If a screening test or exam points to a probable cancer, the next step is diagnosis. Much more than a simple yes or no, a concise cancer diagnosis helps doctors determine which treatment will provide the best results with the fewest side effects.

Methodist Health System employs some of the world's most advanced diagnostic equipment and has available a team of highly trained medical professionals.

The technologies used in helping to diagnose cancer include:

  • 3-D Mammography - also known as tomosynthesis, improves on digital mammography by offering an additional layer-by-layer view of the breast. Three-dimensional images can be generated within seconds and magnified and manipulated for optimum clarity. Images are then double checked using the Image checker® enhanced breast screening technology.
  • Ultrasound - During ultrasound or sonography, an ultrasound machine sends sound waves and produces an image of the tissues inside. These images can reveal more information about tissue in the breast, liver, uterus, and kidneys.
  • Stereotactic Biopsy - Stereotactic biopsy uses an X-ray image to guide a needle into an area of the breast. The tissue sample is removed through this needle and is sent to a laboratory to be examined under a microscope. A small amount of benign breast tissue may also be removed during the biopsy as an alternative to open biopsy in surgery. This can provide a quicker, less invasive alternative to surgery with a shorter, less painful recovery and a much smaller cut in the breast.

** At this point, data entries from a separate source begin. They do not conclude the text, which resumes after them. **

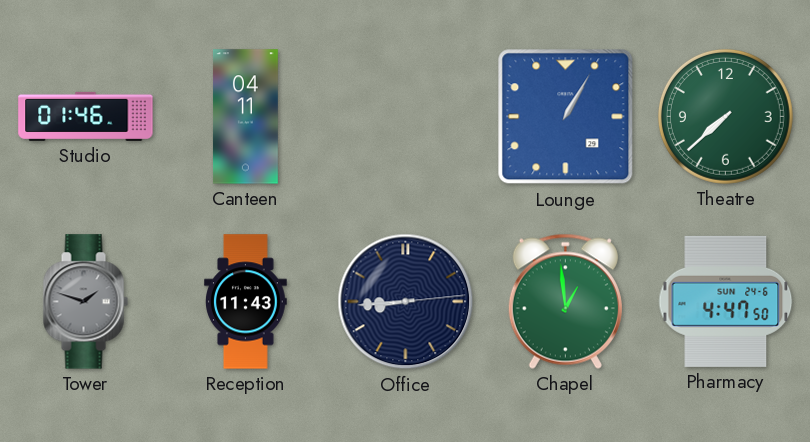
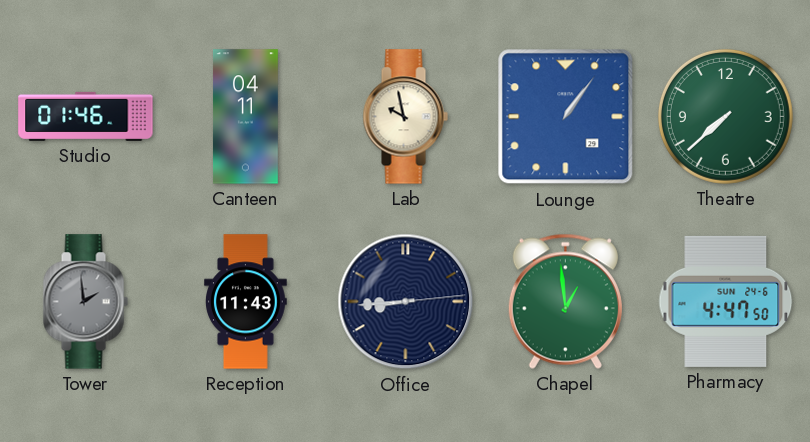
Lab: none -> 9:58
Lounge: 1:05 -> 1:06
Tower: 1:48 -> 1:59
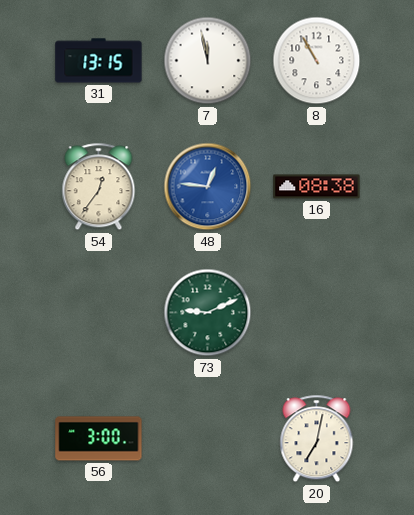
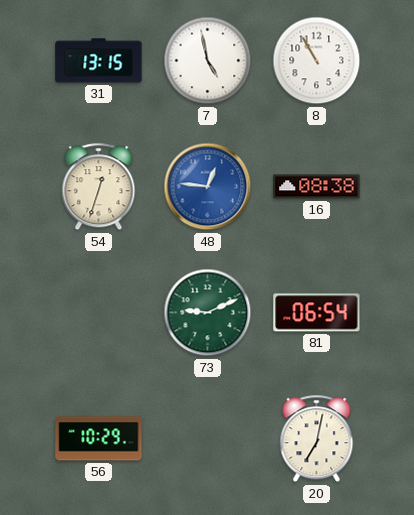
7: 11:58 -> 4:58
54: 12:36 -> 12:33
81: none -> 06:54
56: 3:00 -> 10:29
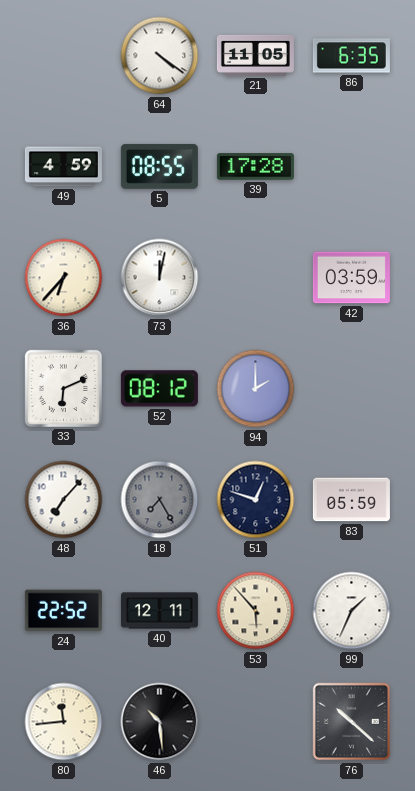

  • Computed Tomography (CT) Scan - CT scans use special X-rays to capture images of internal organs from several different angles. The images are sent to a computer, which generates cross-sections of body tissues and organs. Our rapid CT scanner is the latest CT equipment available, producing 32 images each second. This speed improves the clarity and quality of the final image, which allows for a more accurate diagnosis. CT scans can also be done very comfortably and quickly, often in as few as seven minutes. The final images show several types of tissue very clearly, including organs such as the liver, spleen, pancreas, kidneys, lungs, esophagus, and stomach. CT imaging can uncover cancers in many parts of the body.
  • Magnetic Resonance Imaging (MRI) - MRI is a preferred cancer screening test because they use magnetic waves instead of radiation to create detailed pictures of internal structures. MRIs produce higher quality images than most CT scanners but the tests are more expensive and take more time.

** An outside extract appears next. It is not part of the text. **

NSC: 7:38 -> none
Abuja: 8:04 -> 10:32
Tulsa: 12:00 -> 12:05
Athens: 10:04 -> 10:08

  • Interventional Radiology - Interventional radiology is a subspecialty of radiology that uses imaging to perform procedures like a CT-guided biopsy or an angiogram. Mediports can also be placed and removed by interventional radiologists.

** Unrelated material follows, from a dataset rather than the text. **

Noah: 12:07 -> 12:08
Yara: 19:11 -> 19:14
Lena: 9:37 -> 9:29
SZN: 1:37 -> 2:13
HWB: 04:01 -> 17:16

  • Bronchoscopy - This is a direct examination of the airways in the lungs with a long, thin tube called a bronchoscope that has a tiny light and camera mounted on it. Bronchoscopy can find tumors, blood clots, structural problems, and infections.
  • Endobronchial Ultrasound (EBUS) - EBUS can detect large lymph nodes in the chest, making it ideal for diagnosing lung cancer and other lymph node disorders.
  • Colonoscopy - This procedure is a routine procedure for patients age 50. In this test, a long, flexible, tube-shaped camera is inserted into the colon. The camera sends video to a monitor where the physician can look for cancerous abnormalities.
  • Endoscopic Ultrasound -This technique uses an endoscope that is connected to an ultrasound machine. Because it can visualize all of the layers of muscle and tissue in the esophagus, it is the best technique to determine the extent (depth) of the tumor and if there has been any spread to the lymph nodes in the neck
  • PET Scan - A PET scan is a comprehensive scan that examines the whole body, providing information on the internal organs and structures. This scan can highlight cancerous tumors it discovers in the body.